Please rewrite the lines of every row below, changing "scientific name" to "species" and keeping everything else the same. Leave the pictures out.

Stored records
----

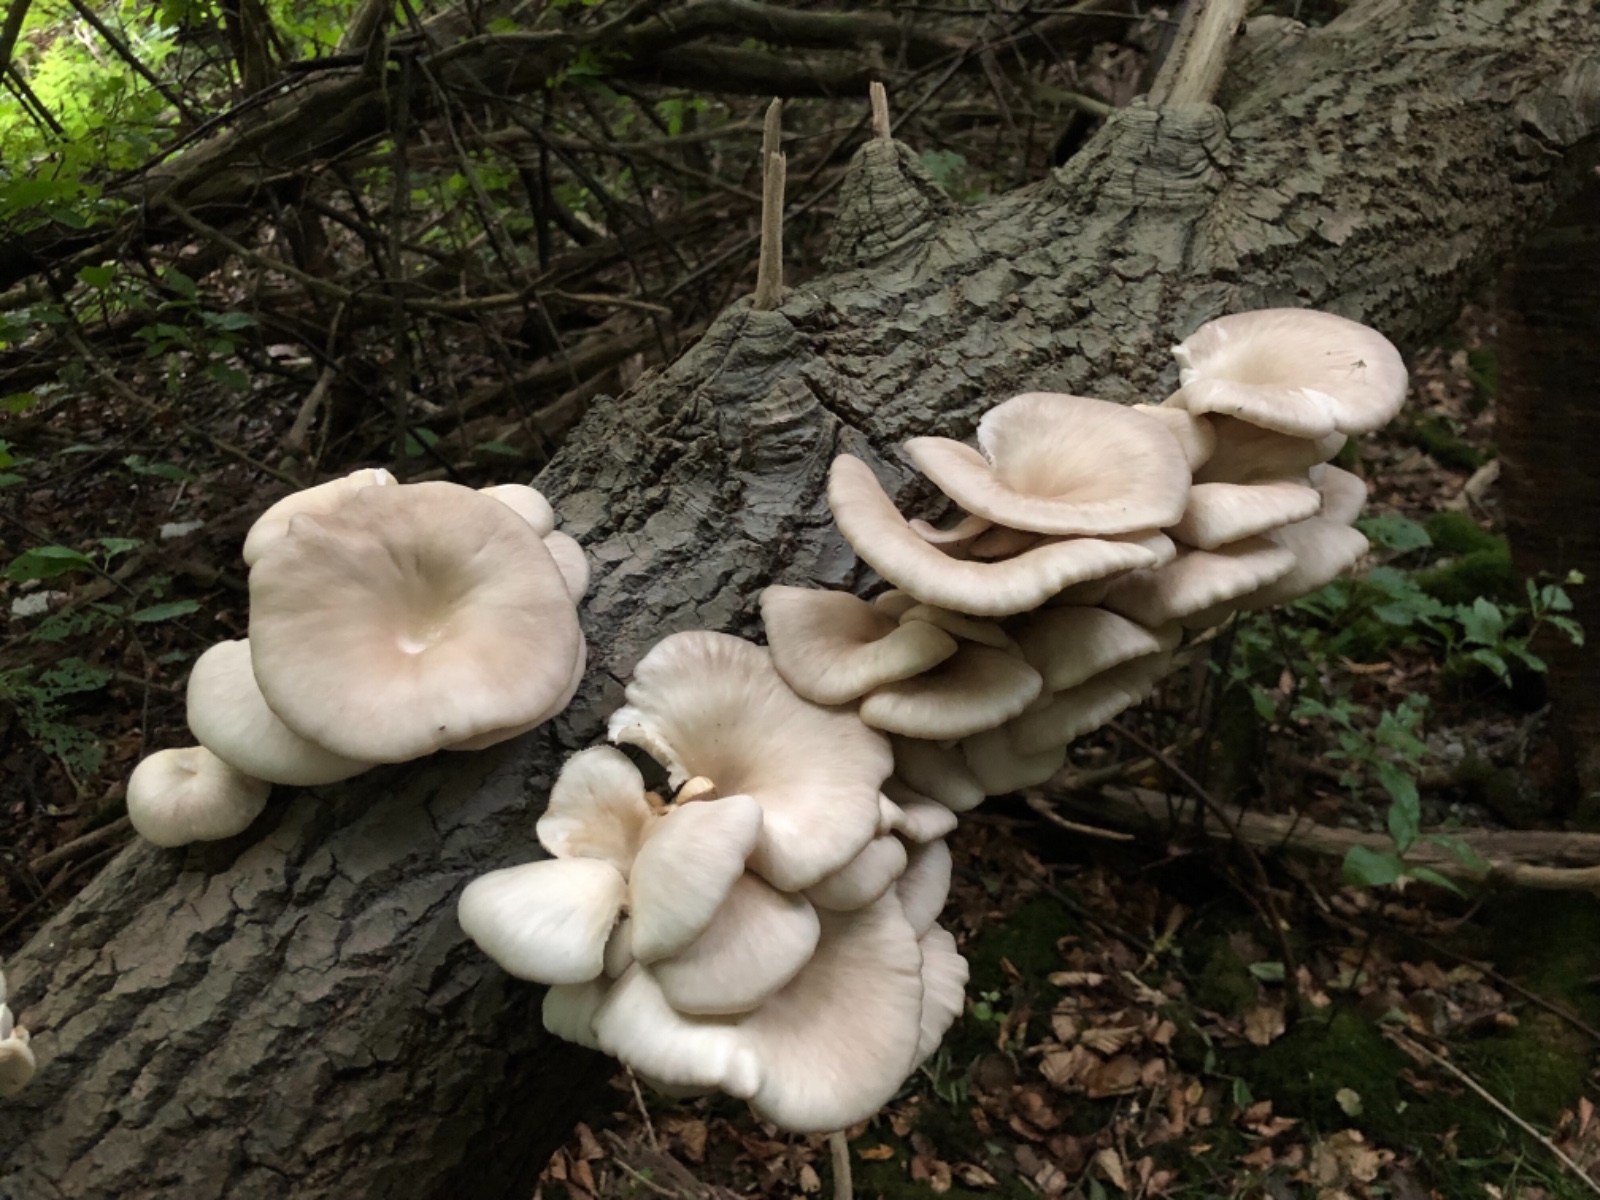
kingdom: Fungi
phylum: Basidiomycota
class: Agaricomycetes
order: Agaricales
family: Pleurotaceae
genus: Pleurotus
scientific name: Pleurotus pulmonarius
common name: sommer-østershat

----

*REPLY TO THE TASK*:
kingdom: Fungi
phylum: Basidiomycota
class: Agaricomycetes
order: Agaricales
family: Pleurotaceae
genus: Pleurotus
species: Pleurotus pulmonarius
common name: sommer-østershat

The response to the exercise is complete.